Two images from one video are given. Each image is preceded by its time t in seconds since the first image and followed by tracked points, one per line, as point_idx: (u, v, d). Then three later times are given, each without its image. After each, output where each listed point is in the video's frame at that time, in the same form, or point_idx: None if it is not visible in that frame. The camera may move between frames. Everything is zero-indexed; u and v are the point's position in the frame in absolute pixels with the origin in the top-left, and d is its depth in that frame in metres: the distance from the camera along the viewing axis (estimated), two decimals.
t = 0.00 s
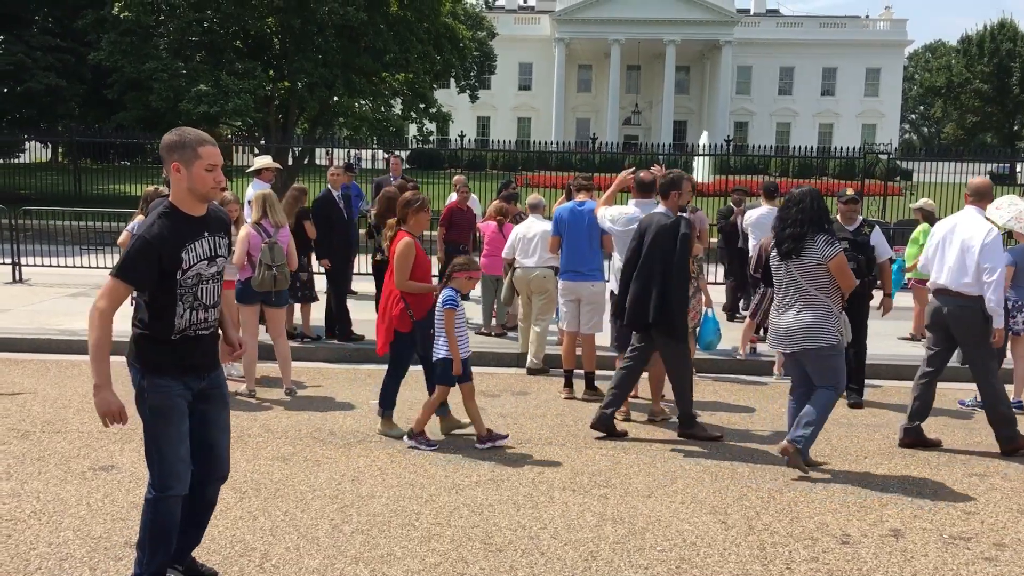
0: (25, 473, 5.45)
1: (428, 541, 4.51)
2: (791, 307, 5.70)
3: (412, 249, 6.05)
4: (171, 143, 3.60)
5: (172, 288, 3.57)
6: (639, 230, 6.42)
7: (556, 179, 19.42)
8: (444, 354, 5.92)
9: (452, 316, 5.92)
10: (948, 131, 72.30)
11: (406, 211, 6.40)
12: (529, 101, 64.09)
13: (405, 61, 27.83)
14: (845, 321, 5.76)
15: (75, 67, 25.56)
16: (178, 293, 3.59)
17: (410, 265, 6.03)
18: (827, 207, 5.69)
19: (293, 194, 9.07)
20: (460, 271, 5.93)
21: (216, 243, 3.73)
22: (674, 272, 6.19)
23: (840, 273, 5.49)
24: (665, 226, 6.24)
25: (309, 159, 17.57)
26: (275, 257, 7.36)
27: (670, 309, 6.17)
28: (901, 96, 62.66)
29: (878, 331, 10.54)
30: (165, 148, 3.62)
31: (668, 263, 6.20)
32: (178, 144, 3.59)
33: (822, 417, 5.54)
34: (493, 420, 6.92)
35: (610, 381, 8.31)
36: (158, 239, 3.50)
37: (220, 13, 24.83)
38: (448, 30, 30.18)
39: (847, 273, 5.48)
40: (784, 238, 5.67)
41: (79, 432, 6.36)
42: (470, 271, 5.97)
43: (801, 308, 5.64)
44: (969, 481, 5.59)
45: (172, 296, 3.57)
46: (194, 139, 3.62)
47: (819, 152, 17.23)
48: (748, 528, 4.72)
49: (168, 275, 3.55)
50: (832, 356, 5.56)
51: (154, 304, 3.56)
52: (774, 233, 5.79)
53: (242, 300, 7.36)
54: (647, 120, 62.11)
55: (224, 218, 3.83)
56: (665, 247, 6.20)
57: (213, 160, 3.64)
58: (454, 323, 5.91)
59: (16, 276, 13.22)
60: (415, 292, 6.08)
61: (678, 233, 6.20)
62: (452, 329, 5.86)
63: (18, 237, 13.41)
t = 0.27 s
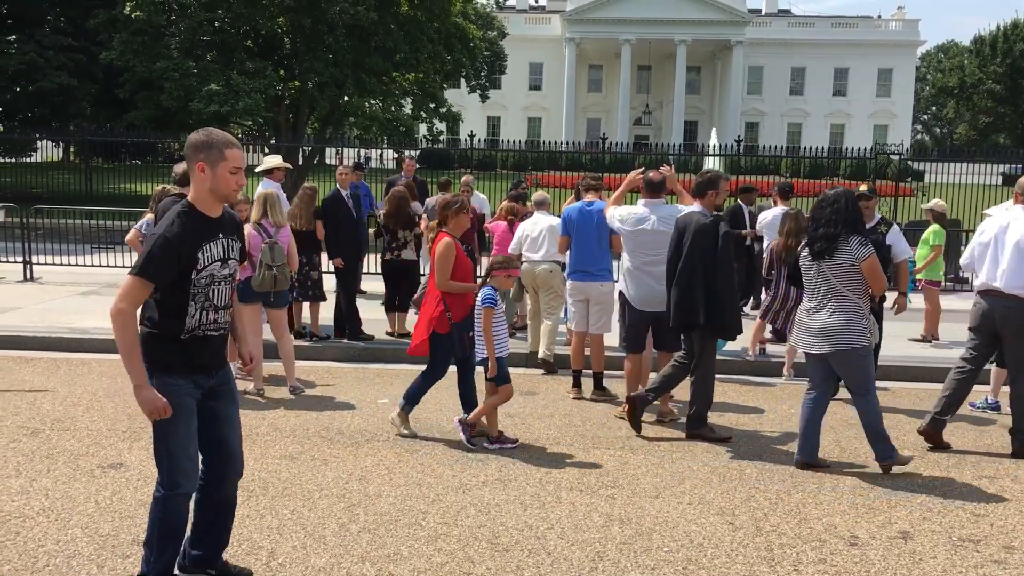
++++++++
Although the records above contain pictures, output every line exactly and leave the pictures out.

Two images from one video are given. Each image is preceded by its time t in seconds since the first image and followed by tracked points, one per line, as point_idx: (u, v, d). Then three later times are given, each without its image. After each, output where each listed point is in the video's frame at that time, in the same form, or point_idx: None if it is not visible in that frame. The camera may move between frames. Everything is zero-indexed; u and v are the point's position in the frame in absolute pixels with the origin in the top-left, and d is its depth in that frame in metres: the distance from the camera along the viewing axis (estimated), two decimals.
t = 0.00 s
0: (25, 473, 5.45)
1: (428, 541, 4.51)
2: (791, 307, 5.70)
3: (412, 249, 6.05)
4: (171, 143, 3.60)
5: (172, 288, 3.57)
6: (639, 230, 6.42)
7: (556, 179, 19.42)
8: (444, 354, 5.92)
9: (452, 316, 5.92)
10: (948, 131, 72.30)
11: (406, 211, 6.40)
12: (529, 101, 64.09)
13: (405, 61, 27.83)
14: (845, 321, 5.76)
15: (75, 67, 25.56)
16: (178, 293, 3.59)
17: (410, 265, 6.03)
18: (827, 207, 5.69)
19: (293, 194, 9.07)
20: (460, 271, 5.93)
21: (216, 243, 3.73)
22: (674, 272, 6.19)
23: (840, 273, 5.49)
24: (665, 226, 6.24)
25: (309, 159, 17.57)
26: (275, 257, 7.36)
27: (670, 309, 6.17)
28: (901, 96, 62.66)
29: (878, 331, 10.54)
30: (165, 148, 3.62)
31: (668, 263, 6.20)
32: (178, 144, 3.59)
33: (822, 417, 5.54)
34: (493, 420, 6.92)
35: (610, 381, 8.31)
36: (158, 239, 3.50)
37: (220, 13, 24.83)
38: (448, 30, 30.18)
39: (847, 273, 5.48)
40: (784, 238, 5.67)
41: (79, 432, 6.36)
42: (470, 271, 5.97)
43: (801, 308, 5.64)
44: (969, 481, 5.59)
45: (172, 296, 3.57)
46: (194, 139, 3.62)
47: (819, 152, 17.23)
48: (748, 528, 4.72)
49: (168, 275, 3.55)
50: (832, 356, 5.56)
51: (154, 304, 3.56)
52: (774, 233, 5.79)
53: (242, 300, 7.36)
54: (647, 120, 62.11)
55: (224, 218, 3.83)
56: (665, 247, 6.20)
57: (213, 160, 3.64)
58: (454, 323, 5.91)
59: (16, 276, 13.22)
60: (415, 292, 6.08)
61: (678, 233, 6.20)
62: (452, 329, 5.86)
63: (18, 237, 13.41)
t = 0.27 s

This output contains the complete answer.